- [Testo dell'esercizio]:
━━━━━━━━━━━━━━━━━━━━━━━━━━━━━━

Nota dolente, in fatto di contaminazioni, rimane l’alimentazione fuori casa (pizzerie, ristoranti, gelaterie, mense, bar). In questo campo molto è stato fatto dall’AIC per sensibilizzare e formare i ristoratori sulla cucina senza glutine. È stato costruito così un circuito nazionale di esercizi commerciali informati sulla celiachia e sulla cucina glutenfree, presso i quali il celiaco può recarsi. È da tenere presente, tuttavia, che l’AIC effettua verifiche costanti sugli esercizi che aderiscono al circuito e offre loro una collaborazione serrata, ma non può in alcun modo tenere sotto osservazione 24 ore su 24 la condotta di proprietari e ristoratori, pertanto non si assume la responsabilità di eventuali contaminazioni.

Negli ultimi anni si è comunque sedimentata una certa sensibilità e conoscenza in tema di celiachia, e molti ristoranti che non rientrano nel circuito AIC si sono comunque formati sulla cucina senza glutine e attrezzati per fronteggiare il rischio delle contaminazioni. Si può quindi entrare in un qualsiasi esercizio, esplicitare le proprie esigenze, e chiedere se sono disponibili portate senza glutine. Purtroppo, nonostante i dovuti accorgimenti per non incappare in possibili contaminazioni, azzerare completamente il rischio è praticamente impossibile, sia in casa che fuori casa.

━━━━━━━━━━━━━━━━━━━━━━━━━━━━━━

- [Compiti]:
(A) Indica se ciascuna affermazione concorda con il testo sulla celiachia, rispondendo sì o no e citando le parole decisive del testo: (i) l'AIC controlla regolarmente gli esercizi che fanno parte del circuito; (ii) solo i ristoranti del circuito AIC si sono preparati sulla cucina senza glutine; (iii) con le giuste precauzioni il rischio di contaminazione si elimina del tutto.
(B) Trascrivi parola per parola il passo del testo sulla celiachia da "Negli ultimi anni" a "che fuori casa.".
(C) Secondo il testo sulla celiachia, chi non si assume la responsabilità di eventuali contaminazioni negli esercizi del circuito?
Le righe non hanno alcun ruolo in questo esercizio.

[Voci di dati estratte]
━━━━━━━━━━━━━━━━━━━━━━━━━━━━━━

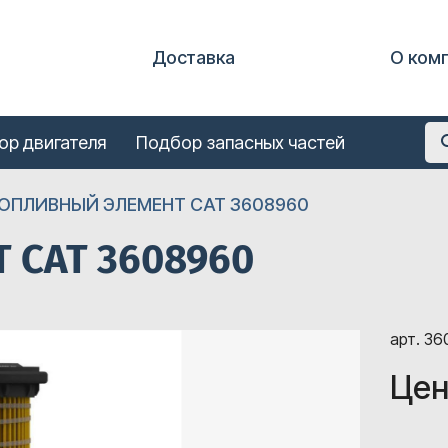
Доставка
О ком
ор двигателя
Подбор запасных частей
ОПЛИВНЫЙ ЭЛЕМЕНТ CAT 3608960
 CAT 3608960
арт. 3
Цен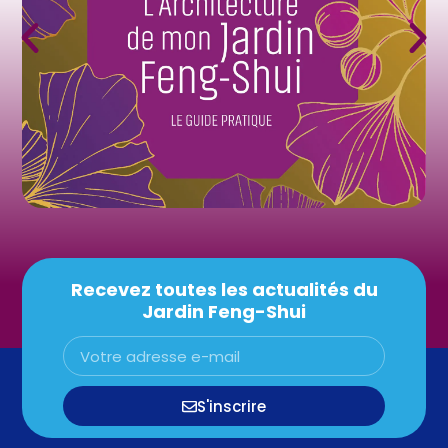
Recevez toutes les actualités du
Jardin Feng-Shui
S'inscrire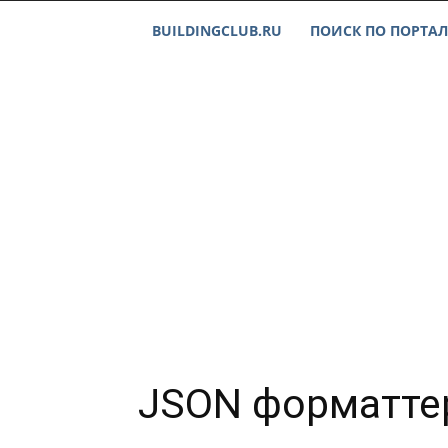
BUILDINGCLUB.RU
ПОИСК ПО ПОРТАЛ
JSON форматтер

━━━━━━━━━━━━━━━━━━━━━━━━━━━━━━

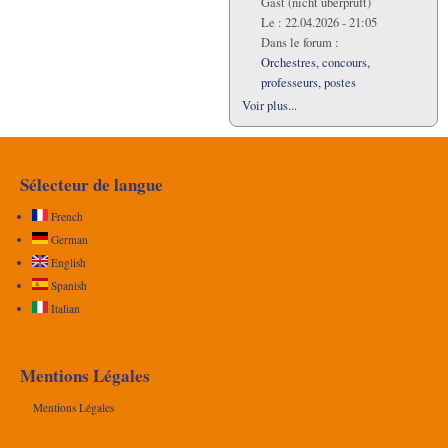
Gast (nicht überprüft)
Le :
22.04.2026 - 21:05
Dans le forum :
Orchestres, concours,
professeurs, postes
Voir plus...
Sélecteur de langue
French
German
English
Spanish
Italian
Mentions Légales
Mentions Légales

━━━━━━━━━━━━━━━━━━━━━━━━━━━━━━

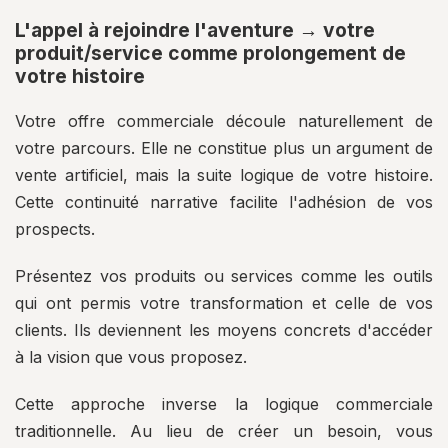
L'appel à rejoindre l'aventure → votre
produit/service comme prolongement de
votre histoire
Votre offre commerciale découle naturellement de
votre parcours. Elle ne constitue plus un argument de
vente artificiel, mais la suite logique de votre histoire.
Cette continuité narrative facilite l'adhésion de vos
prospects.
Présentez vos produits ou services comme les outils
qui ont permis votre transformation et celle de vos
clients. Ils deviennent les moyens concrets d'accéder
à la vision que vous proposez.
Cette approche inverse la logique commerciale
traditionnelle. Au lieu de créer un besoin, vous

━━━━━━━━━━━━━━━━━━━━━━━━━━━━━━

- [Soluzioni]:
(A)
(i) Sì: "l’AIC effettua verifiche costanti sugli esercizi che aderiscono al circuito".
(ii) No: "molti ristoranti che non rientrano nel circuito AIC si sono comunque formati sulla cucina senza glutine".
(iii) No: "azzerare completamente il rischio è praticamente impossibile".

(B)
Negli ultimi anni si è comunque sedimentata una certa sensibilità e conoscenza in tema di celiachia, e molti ristoranti che non rientrano nel circuito AIC si sono comunque formati sulla cucina senza glutine e attrezzati per fronteggiare il rischio delle contaminazioni. Si può quindi entrare in un qualsiasi esercizio, esplicitare le proprie esigenze, e chiedere se sono disponibili portate senza glutine. Purtroppo, nonostante i dovuti accorgimenti per non incappare in possibili contaminazioni, azzerare completamente il rischio è praticamente impossibile, sia in casa che fuori casa.

(C) L'AIC.